Rebirth: I Want to Learn Distributed Systems Series Part One.
Course Homepage:
Star Course MIT 6.5840: Distributed Systems, originally named 6.824, has assigned a total of 5 labs in 2024. These labs progress step by step, starting from the traditional distributed MapReduce, then implementing Raft from scratch, and finally creating a distributed database similar to TiKV. The whole process gives a sense of satisfaction akin to starting with a needle and manually crafting Windows.
How to Prevent and Treat Cervical Spondylosis#
Just like the first challenge in a certain domestic AAA game is to decompress the game, the first challenge of this course is to produce documentation that causes cervical spondylosis.
Due to the document being biased to the left, consider centering it horizontally in the console.
const body = document.body;
body.style.maxWidth = "800px";
body.style.marginLeft = "auto";
body.style.marginRight = "auto";
const elements = body.getElementsByTagName("*");
for (let i = 0; i < elements.length; i++) {
elements[i].style.maxWidth = "100%";
elements[i].style.boxSizing = "border-box";
}
Brief Introduction to Lab Content#
Lab 1 is a relatively independent appetizer, aiming to implement a MapReduce framework that Google once used.
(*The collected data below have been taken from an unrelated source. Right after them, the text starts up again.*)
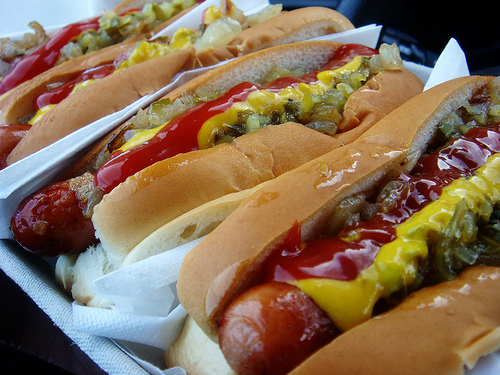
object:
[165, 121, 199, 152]
ketchup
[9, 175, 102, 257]
hotdog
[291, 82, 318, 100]
mustard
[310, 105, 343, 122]
relish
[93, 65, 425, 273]
bun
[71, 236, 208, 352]
napkin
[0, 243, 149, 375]
plate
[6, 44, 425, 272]
food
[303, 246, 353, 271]
ketchup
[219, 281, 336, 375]
hotdog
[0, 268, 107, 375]
table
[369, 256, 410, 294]
mustard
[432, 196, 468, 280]
relish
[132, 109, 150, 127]
onions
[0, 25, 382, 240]
napkin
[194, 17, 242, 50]
onions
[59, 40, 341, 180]
bun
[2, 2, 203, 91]
snack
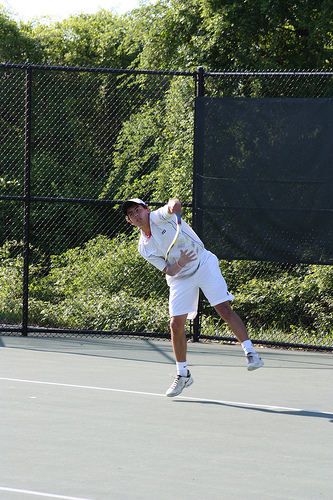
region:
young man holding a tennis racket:
[119, 198, 264, 397]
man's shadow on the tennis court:
[173, 397, 331, 423]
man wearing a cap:
[122, 199, 265, 399]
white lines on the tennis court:
[1, 377, 332, 499]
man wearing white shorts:
[121, 196, 267, 396]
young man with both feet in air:
[121, 196, 265, 397]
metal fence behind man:
[0, 63, 332, 350]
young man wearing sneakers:
[120, 198, 264, 401]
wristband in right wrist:
[174, 258, 183, 272]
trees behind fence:
[0, 0, 332, 345]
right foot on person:
[155, 368, 204, 404]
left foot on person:
[225, 336, 284, 391]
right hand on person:
[171, 244, 209, 280]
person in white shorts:
[163, 281, 241, 319]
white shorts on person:
[164, 274, 255, 320]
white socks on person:
[163, 348, 222, 383]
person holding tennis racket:
[156, 213, 254, 298]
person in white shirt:
[136, 238, 255, 293]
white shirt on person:
[137, 234, 248, 292]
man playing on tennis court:
[33, 135, 310, 439]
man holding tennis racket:
[151, 190, 215, 297]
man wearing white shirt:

Lab 2 implements a simple monolithic KV server, ensuring that the service does not fail even in unstable network conditions.
Lab 3 is to implement the Raft protocol.
Lab 4 is to build a KV server cluster based on the Raft protocol implemented in Lab 3, ensuring fault tolerance on the basis of Lab 2 using the Raft protocol.
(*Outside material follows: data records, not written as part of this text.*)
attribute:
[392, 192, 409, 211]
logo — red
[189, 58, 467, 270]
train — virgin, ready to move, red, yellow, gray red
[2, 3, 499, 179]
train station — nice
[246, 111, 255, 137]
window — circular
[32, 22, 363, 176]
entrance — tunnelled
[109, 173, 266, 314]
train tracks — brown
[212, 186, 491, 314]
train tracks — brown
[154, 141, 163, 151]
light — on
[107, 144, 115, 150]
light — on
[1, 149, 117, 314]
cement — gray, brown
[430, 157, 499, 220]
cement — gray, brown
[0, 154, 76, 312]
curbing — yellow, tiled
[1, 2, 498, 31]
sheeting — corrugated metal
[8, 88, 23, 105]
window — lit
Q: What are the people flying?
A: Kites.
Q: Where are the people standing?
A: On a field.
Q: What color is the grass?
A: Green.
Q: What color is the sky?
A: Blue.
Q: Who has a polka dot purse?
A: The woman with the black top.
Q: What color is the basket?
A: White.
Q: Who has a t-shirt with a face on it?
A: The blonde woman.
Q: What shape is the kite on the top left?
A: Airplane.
Lab 5 requires dividing the database data into several shards to lighten the load on a single server, needing to implement their data migration.
I personally believe that the two most challenging labs are obviously Lab 3 and Lab 5. Lab 3 requires careful study of the original Raft paper, while Lab 5 requires designing the entire architecture from the start, supplemented by online searches for related implementation ideas to get started.
Debugging Tips#
I personally think that the most challenging part of implementing these labs is not in design or coding, but in debugging. Traditional breakpoint debugging methods operate on a monolithic application, while this lab faces a cluster system, making breakpoint methods difficult to operate, so it mainly relies on print statements. Therefore, designing a good print function is very necessary, for example, abstracting the print function. For Lab 5, I used a function to wrap println like this:
func (kv *ShardKV) SSPrintf(format string, a ...interface{}) (n int, err error) {
if SDebug {
log.Printf("[server %d]"+format, append([]interface{}{kv.gid}, a...)...)
}
return
}
kv.gid is one of the identifiers related to ShardKV, and in practice, more basic information can be included, although this may need to consider whether obtaining this information will cause read-write race conditions.
In this experiment, I only used SDebug to determine whether to print logs, but in reality, a level-like system can be designed to conveniently distinguish between important logs and less important logs.
When analyzing bug logs, the Linux tee command can be used to output logs to both stdout and a file simultaneously.
go test -race -run TestConcurrent3_5B | tee bug.txt
In places where logs need to be output, additional conditional checks can be added to confirm the conditions under which bugs may occur, thus reducing a large amount of meaningless logs.